Dessiner la figure en Italie
Fondation Custodia
« Le dessin est la probité de l’art » disait Jean-Dominique Ingres. Avant lui, Giorgio Vasari (1511-1574) avait déjà saisi son importance comme préalable à une œuvre peinte. Mais, ainsi que le démontre l’exposition « Dessiner la figure en Italie » de la Fondation Custodia, le dessin est souvent une œuvre d’art à part entière, en témoignent les quelque 85 feuilles italiennes sur les 600 que possède la Fondation, et présentées actuellement.
Ces dessins proviennent de la collection de Frits Lugt, passionné par l’art graphique et qui, patiemment, a acquis ces pièces italiennes de haute qualité. Il s’est tout autant intéressé aux dessins flamands et français. L’exposition constitue une sorte d’hommage au collectionneur, disparu il y a 50 ans, créateur de la Fondation Custodia. Elle a pour thème : comment dessiner la figure à la Renaissance jusqu’au XVIIe siècle. À ces différentes époques, le dessin demeure essentiel : préparatoire à un tableau ou œuvre d’art, il révèle le travail de l’artiste, ses recherches de lumière, d’expression ou de composition lorsque plusieurs personnages sont présents. Évoquer un visage, son expression, une attitude, un groupe, c’est ce que propose l’exposition dans la diversité de l’écriture.

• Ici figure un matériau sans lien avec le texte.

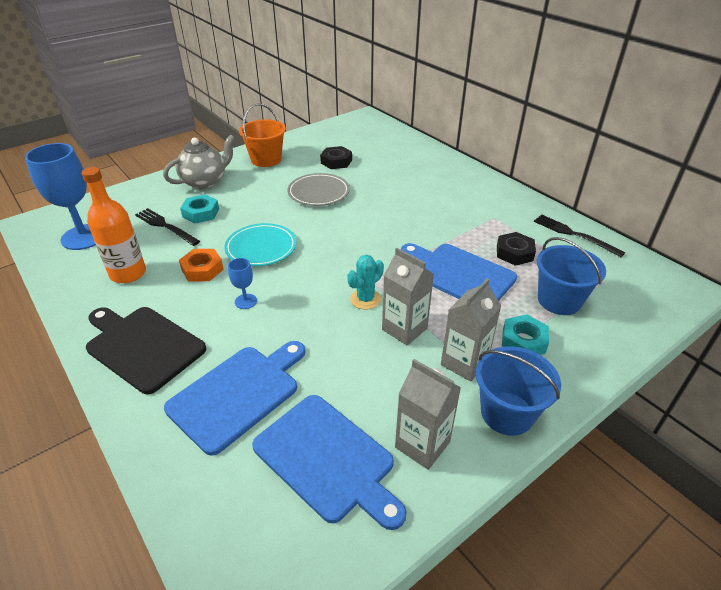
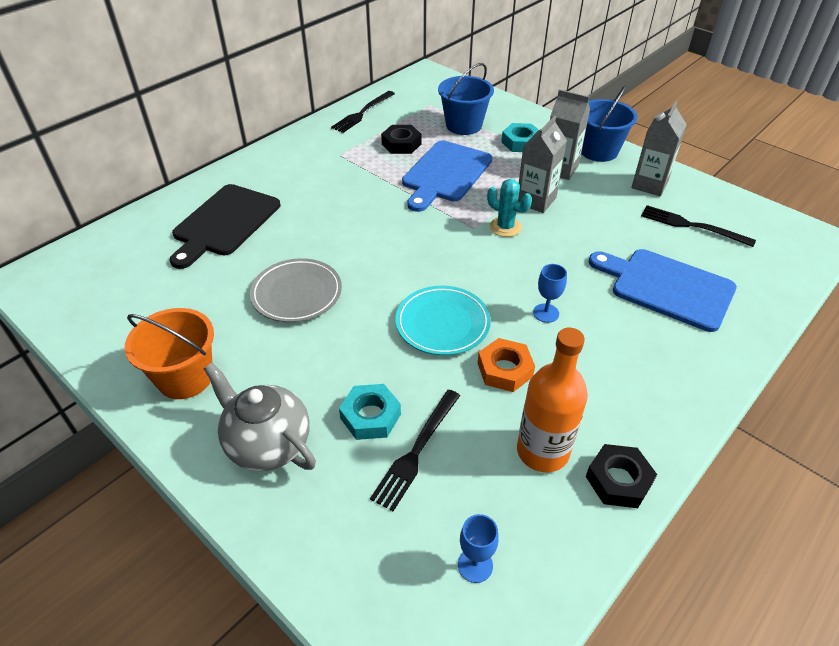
camera: 100 degrees left, 5 degrees up
blue goblet [25,143,96,250] -> blue goblet [458,514,499,583], size x0.45
black cutting board [86,307,206,394] -> black cutting board moved to [170,184,280,269]
blue cutting board [252,395,407,530] -> black fork [641,205,756,247]
black nut [320,146,352,169] -> black nut moved to [586,444,657,508]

Ni chronologique, ni par école, l’accrochage se décline en quatre sections : « Étudier la figure », « Assembler les figures », « Composer », « Étudier la lumière » ; il devient possible de découvrir le processus de création de l’artiste. Les cadres italiens anciens mettent les œuvres remarquablement en valeur. Dès la Renaissance, la figure humaine avec sa singularité a intéressé les peintres qui tentent de la capter par des lignes, parfois reprises, afin de saisir la vérité du modèle. De Filippino Lippi à Guercino, d’Andrea del Sarto à Annibale Carraci ou Guido Reni, autant de styles et de médias pour révéler jeunes femmes, portraits, groupes, souvent avec fidélité à l’anatomie lorsqu’il s’agit de nus. Ici et là apparaissent un repentir, une ligne réécrite afin d’être au plus près de la vérité. C’est aussi le charmant groupe de jeunes femmes de Filippino Lippi, fort vivant.
La seconde partie de l’exposition s’intéresse aux détails anatomiques et en particulier aux mains : on découvre une délicate étude de Main portant un livre réalisée à la pointe d’argent et rehauts de blanc sur papier gris par Raphaël. C’est aussi l’admirable Tête d’homme de Federico Barocci. Puis ce sont des réalisations des figures entre elles ou des groupes. Ici, beaucoup d’inspirations religieuses, en particulier des Vierge à l’Enfant en des interprétations diverses mais toujours soucieuses d’exprimer l’amour maternel, comme cette étude à la plume et encre brune de Perugino. Celle de Domenichino, plus tardive, apparaît plus classique. Domenico Beccafumi réalise Trois Prophètes, remarquablement interprétés ; tout à leur conversation, ils semblent ignorer le public ; leur réalisation est sûre et sensible. De Giovanni Castiglione, Le Repos pendant la fuite en Égypte, huile sur papier, révèle un groupe vivant, on admire le drapé souple des vêtements, la vitalité des personnages…
Les études de compositions témoignent des recherches pour disposer harmonieusement les figures, les mettre en relation. D’inspiration biblique ou mythologique, on devine le souci de la traduction de l’espace. L’architecture est souvent présente dans ces dessins, souvent d’une belle virtuosité. L’étude de la lumière est primordiale, clarté ou clair-obscur, jeu de valeurs ; Une figure masculine assise dans un lourd manteau fait apparaître une gouache blanche qui illumine par endroit le lavis rouge-brun, le tout par Sigismondo Caula.
Par sa qualité, sa diversité, cette exposition mérite une visite approfondie. Depuis quelque temps, la Fondation Custodia propose en contrepoint de l’exposition principale l’œuvre d’artistes contemporains ; il s’agit aujourd’hui de deux graveurs : Anna Metz et Siemen Dijkstra.